* **ОТРЫВОК ТЕКСТА**:
В принципе за ним никто не стоял. С Китченером у него взаимопонимания не было. Китченер, «сирдар» [11]11
Sirdar – а) военный командир, начальник (на Востоке); б) британский главнокомандующий англо–египетской армией
[Закрыть] суданской военной кампании 1897 года – который уже тогда изрядно был рассержен дерзким выскочкой лейтенантом Черчиллем – был типажом а-ля Гинденбург и как и Гинденбургу, ему все доверяли, прощая любую неудачу. Черчилль же напротив считался не испытанным в деле и ненадёжным, ему нужны были успехи, чтобы удержаться – в том числе в заключение и при решительном человеке – премьер–министре Асквите, который всё–таки ему пока предоставлял свободу действий, со своего рода скептически–удивлённой благосклонностью, не в последнюю очередь благодаря его оригинальности и его таланту, не без надежд, но в то же время с холодной готовностью в любой момент отказать ему в поддержке.
Из такого положения Черчилль собирался руководить мировой войной. Он не приложил никаких усилий, чтобы обезопасить или улучшить своё положение, и он огорчал своих ближайших коллег и сотрудников тем, что он едва ли их слушал, а лишь постоянно возражал им. Они находили, что он ведёт себя так, как если бы вся мудрость была заключена лишь в нём одном; и в этом суждении они были не столь уж неправы. Точно так же он и держался; однако комичным или трагическим образом в нём тогда действительно была вся мудрость. Он был единственным человеком в Англии, который в 1914 году обозревал военное положение в его совокупности, и единственным, кто имел ясные мысли, каким образом можно выиграть войну. Разумеется, что он был одержим этими идеями. Он говорил так, как если бы они должны были быть само собой разумеющимися каждому так же, как ему самому, и он вёл себя так, как если бы ему одному предстояло их воплотить в реальность.
Уже летом 1911 года, во время Агадирского кризиса, он представил кабинету министров меморандум о проблеме ведения континентальной войны, который предупредил события августа и сентября 1914 года с ужасающей проницательностью. Он предположил как достоверное, что немцы вторгнутся через Бельгию и по дуге отклонятся на юг, то есть будут действовать в соответствии с планом Шлиффена – о котором он ничего не знал, и который он таким образом как бы независимо от Шлиффена ещё раз разработал. Он правильно предвидел, что наступающие германские войска примерно на двадцатый день после объявления мобилизации французами будут оттеснены на линию реки Маас, и столь же верно, что французская армия полностью развернётся примерно на сороковой день и созреет для ответного удара, если до того момента она не будет распылена. В действительности кульминация битвы на Марне случилась точно на сороковой день после объявления мобилизации – 10 сентября 1914 года. Это был день отступления немцев от Марны.
С такой же провидческой ясностью Черчилль видел после исполнения своего предсказания то, что неожиданно стало стратегическим решающим пунктом: Антверпен.

* **ИСХОДНЫЕ ЗАПИСИ**:
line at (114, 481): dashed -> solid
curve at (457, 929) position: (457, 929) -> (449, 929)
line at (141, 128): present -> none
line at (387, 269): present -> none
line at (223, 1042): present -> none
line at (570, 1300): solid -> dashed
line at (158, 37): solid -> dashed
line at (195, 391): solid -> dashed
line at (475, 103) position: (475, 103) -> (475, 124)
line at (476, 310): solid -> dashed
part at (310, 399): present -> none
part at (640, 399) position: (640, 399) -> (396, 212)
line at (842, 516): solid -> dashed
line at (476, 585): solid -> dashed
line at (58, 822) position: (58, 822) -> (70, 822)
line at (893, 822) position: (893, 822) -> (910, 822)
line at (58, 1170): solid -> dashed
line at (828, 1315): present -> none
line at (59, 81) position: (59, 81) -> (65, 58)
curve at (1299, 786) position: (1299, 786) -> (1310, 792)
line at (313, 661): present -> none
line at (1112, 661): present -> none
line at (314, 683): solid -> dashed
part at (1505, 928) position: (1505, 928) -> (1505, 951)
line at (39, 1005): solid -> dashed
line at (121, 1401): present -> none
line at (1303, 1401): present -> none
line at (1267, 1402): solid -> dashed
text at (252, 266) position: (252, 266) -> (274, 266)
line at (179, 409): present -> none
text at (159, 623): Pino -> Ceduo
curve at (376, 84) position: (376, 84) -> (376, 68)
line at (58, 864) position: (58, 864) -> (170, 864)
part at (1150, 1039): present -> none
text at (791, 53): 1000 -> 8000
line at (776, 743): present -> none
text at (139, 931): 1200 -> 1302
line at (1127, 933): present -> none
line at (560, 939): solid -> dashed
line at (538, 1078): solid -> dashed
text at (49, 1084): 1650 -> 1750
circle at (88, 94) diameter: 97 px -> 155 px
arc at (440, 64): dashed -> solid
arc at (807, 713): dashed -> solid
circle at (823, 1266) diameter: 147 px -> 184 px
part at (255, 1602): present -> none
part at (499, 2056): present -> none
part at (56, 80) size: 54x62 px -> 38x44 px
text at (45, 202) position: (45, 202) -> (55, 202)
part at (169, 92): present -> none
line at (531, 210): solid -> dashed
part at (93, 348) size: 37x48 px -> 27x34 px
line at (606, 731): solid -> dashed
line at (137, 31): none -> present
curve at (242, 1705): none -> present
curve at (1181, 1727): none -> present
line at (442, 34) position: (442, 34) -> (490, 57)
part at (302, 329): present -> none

* **УСЛОВИЕ ЗАДАНИЯ**:
Воспроизведите дословно часть отрывка о Черчилле: от слов «В принципе за» до слов «ему в поддержке.» включительно. Записи для этой работы не нужны.

* **ОТВЕТ К ЗАДАНИЮ**:
В принципе за ним никто не стоял. С Китченером у него взаимопонимания не было. Китченер, «сирдар» [11]11
Sirdar – а) военный командир, начальник (на Востоке); б) британский главнокомандующий англо–египетской армией
[Закрыть] суданской военной кампании 1897 года – который уже тогда изрядно был рассержен дерзким выскочкой лейтенантом Черчиллем – был типажом а-ля Гинденбург и как и Гинденбургу, ему все доверяли, прощая любую неудачу. Черчилль же напротив считался не испытанным в деле и ненадёжным, ему нужны были успехи, чтобы удержаться – в том числе в заключение и при решительном человеке – премьер–министре Асквите, который всё–таки ему пока предоставлял свободу действий, со своего рода скептически–удивлённой благосклонностью, не в последнюю очередь благодаря его оригинальности и его таланту, не без надежд, но в то же время с холодной готовностью в любой момент отказать ему в поддержке.